The first thing to do is to figure out "linear in what?"!
A good way to analyze the complexity of such an algorithm is w.r.t. the
size of the set of FDs it processes. Since all we have to do is
to see if a given FD X->Y holds, we could try computing the closure of
X and see if Y occurs in this set. The naive way to do this
is to start with an empty set (as the closure of X) and keep adding
attributes to it (using some FD) until it stops changing. This
is the algorithm presented in Fig. 6.7 in the boat book,
Fig. 15.6 in the cow book, and is reproduced here:
Algorithm Naive-Closure
Answer = {X}
Do
Foreach FD A->B in the given set
If A is a subset of Answer, then Answer = Answer U B
Until Answer doesn't change (how would you determine this?)
It is easy to see that you might need to do two complete "sweeps"
in the worst-case, leading to a quadratic time algorithm. The
intuition behind the linear time algorithm is as follows: You
take some extra space to "preprocess" the given set of FDs so that
each FD gets "fired" at exactly the right moment when you have all the
attributes on the left hand side of it. To do this efficiently,
you need to first precompute two functions, one from
attributes to the FDs
they can help "fire" and another from FDs to the number of attributes that
are needed to "fire" them (a running counter). This is to save us a lot of
overhead in book-keeping. We present these in a pseudo-C
fashion:
- FD* atof( ATTR a) is a function that takes an attribute "a" as input
and spits out a list of FDs for which "a" appears on the left hand side.
Notice that this function can be "designed" in O(nm) time, where "n"
is the number of FDs and "m" is the number of attributes. How?

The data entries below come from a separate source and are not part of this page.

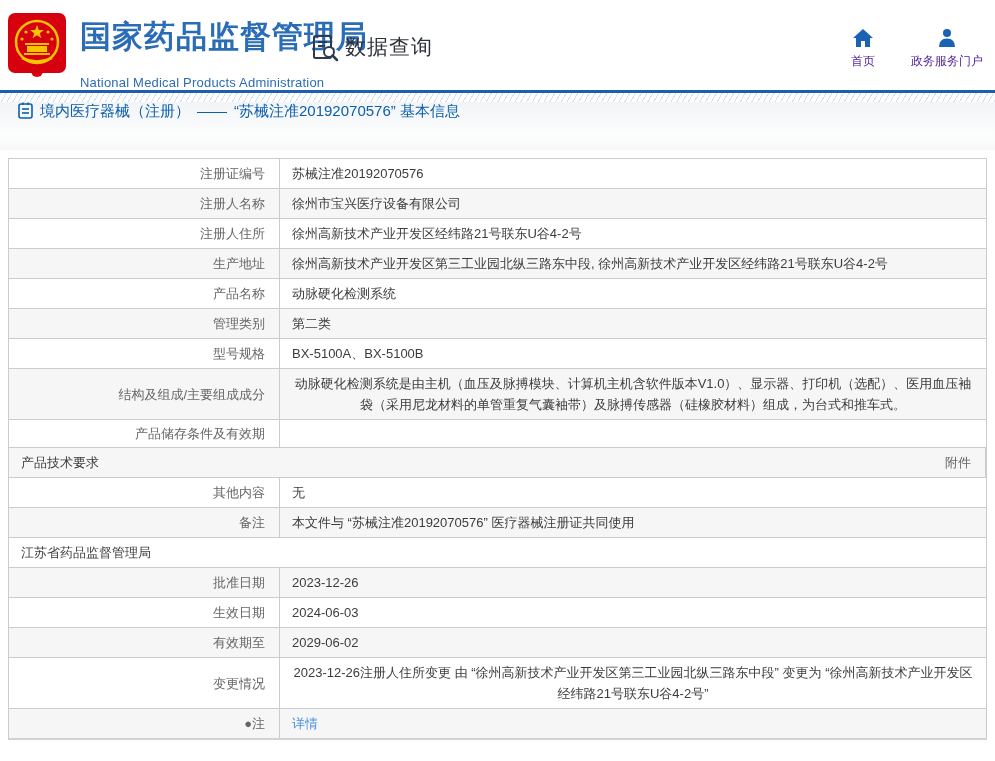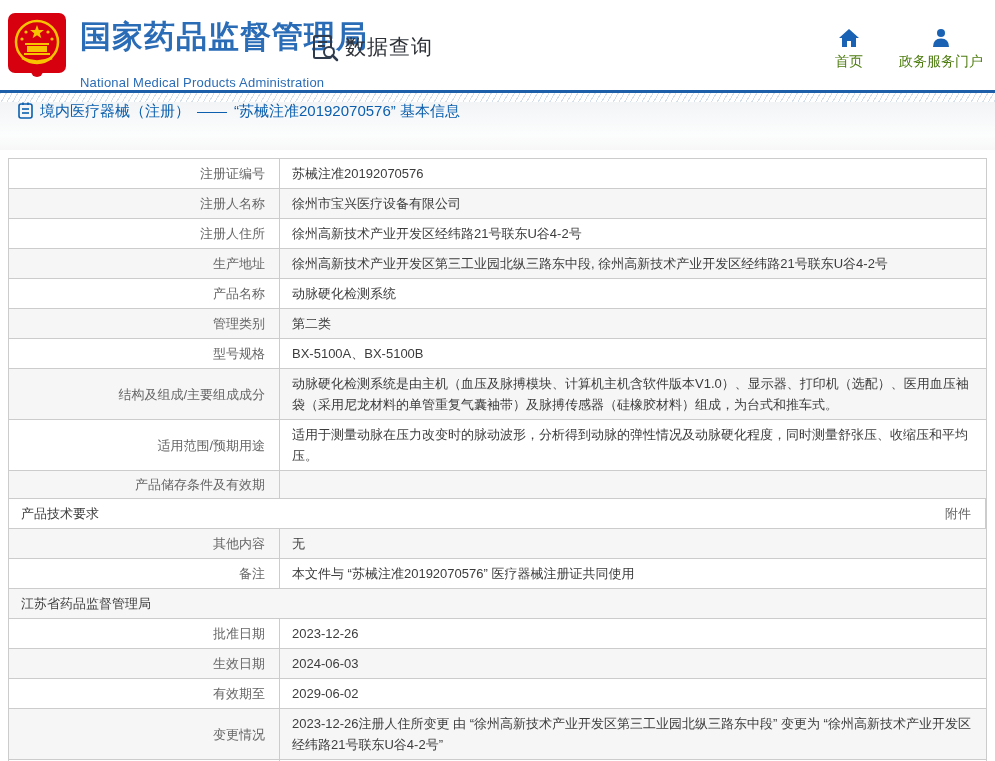--- a/index.html
+++ b/index.html
@@ -9,41 +9,41 @@
   
   .header { position:relative; height:90px; background:#fff; }
   .logo { position:absolute; left:8px; top:13px; width:60px; height:66px; cursor:pointer; }
   .titles { position:absolute; left:80px; top:20px; }
   .title-zh { font-size:31px; font-weight:bold; color:#2b6cb6; letter-spacing:1px; line-height:34px; }
   .title-en { font-size:13px; color:#2b6cb6; margin-top:21px; letter-spacing:.2px; }
   .query { position:absolute; left:310px; top:33px; display:flex; gap:5px; cursor:pointer; }
   .query-label { font-size:21px; color:#2e3238; letter-spacing:1px; }
   .nav { position:absolute; right:12px; top:28px; display:flex; gap:36px; }
   .nav-item { display:flex; flex-direction:column; align-items:center; gap:5px; cursor:pointer; }
-  .nav-label { font-size:14px; color:#4d7c0f; white-space:nowrap; }
+  .nav-label { font-size:12px; color:#4c1d95; white-space:nowrap; }
 
   
   .blue-rule { height:3px; background:#1d5fa9; }
   .hatch { height:9px; background:repeating-linear-gradient(120deg,#d6e0ea 0,#d6e0ea 1px,#ffffff 1px,#ffffff 5px); }
 
   
   .breadcrumb { height:48px; display:flex; gap:7px; padding-left:18px;
     background:linear-gradient(180deg,#f2f4f6 0%,#fcfdfd 70%,#f7f7f7 100%); }
   .breadcrumb span { font-size:15px; color:#0b5fae; }
 
   
   .table { margin:8px 8px 0 8px; border:1px solid #cccccc; border-bottom:2px solid #d2d2d2; }
   .row { display:flex; min-height:28px; background:#fff; }
   .row + .row { border-top:1px solid #cccccc; }
   .row:nth-child(even) { background:#f6f6f6; }
   .cell.label { width:271px; border-right:1px solid #cccccc; display:flex; align-items:center;
     justify-content:flex-end; text-align:left; padding:4px 14px 4px 8px; color:#666;
     font-size:13px; line-height:19px; }
   .cell.value { flex:1; display:flex; align-items:center; padding:4px 12px; color:#3c3c3c;
-    font-size:13px; line-height:21px; }
+    font-size:13px; line-height:21px;text-align:center; }
   .cell.value.link { color:#4a90e2; cursor:pointer; }
 </style>
 </head>
 <body>
 
 <div class="header">
 
   <div class="logo">
     <svg width="60" height="66" viewBox="0 0 60 66">
       <rect x="0" y="0" width="58" height="60" rx="7" fill="#d7000f"></rect>
@@ -145,24 +145,20 @@
   <div class="row">
     <div class="cell label">型号规格</div>
     <div class="cell value">BX-5100A、BX-5100B</div>
   </div>
 
   <div class="row">
     <div class="cell label">结构及组成/主要组成成分</div>
     <div class="cell value">动脉硬化检测系统是由主机（血压及脉搏模块、计算机主机含软件版本V1.0）、显示器、打印机（选配）、医用血压袖袋（采用尼龙材料的单管重复气囊袖带）及脉搏传感器（硅橡胶材料）组成，为台式和推车式。</div>
   </div>
 
-  <div class="row">
-    <div class="cell label">适用范围/预期用途</div>
-    <div class="cell value">适用于测量动脉在压力改变时的脉动波形，分析得到动脉的弹性情况及动脉硬化程度，同时测量舒张压、收缩压和平均压。</div>
-  </div>
 
   <div class="row">
     <div class="cell label">产品储存条件及有效期</div>
     <div class="cell value"></div>
   </div>
 
   <div class="row">
     <div class="cell value">产品技术要求</div>
     <div class="cell label">附件</div>
   </div>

- int ftoa[FD f] is an array (a function in the
mathematical sense) indexed by FDs (like an FD-id). In other words,
it takes an FD as input and returns the number of attributes on the
left hand side of the FD. This function can be "designed" in O(n) time.
Initially this array will contain the full number of attributes
needed to fire, which we will decrement as we keep adding attributes
to our closure. Neat!
Now, the algorithm can be given as:
Answer = {};
Algorithm Closure
Foreach attribute "a" in X
Answer = Answer U {a};
Foreach FD f in atof(a)
ftoa[f] = ftoa[f] - 1; /* why? */
/* check if it is ready to fire */
if (ftoa[f] == 0) {
Closure(Y) where Y is the right hand side of FD f;
}
Why does this work? If you traverse it carefully, you will see that
this algorithm is being really selective in the order of FDs that it
fires and how it adds attributes. Moreover, once fired, an FD is never
used again. It is thus linear in
the size of the FDs (which is the sum total of the attributes in each
of the FDs). We leave this proof to the reader (it is a simple
complexity analysis of a recurrence equation). Also notice the tail-recursive
nature of the algorithm; the recursion can be elegantly removed if this
is an issue.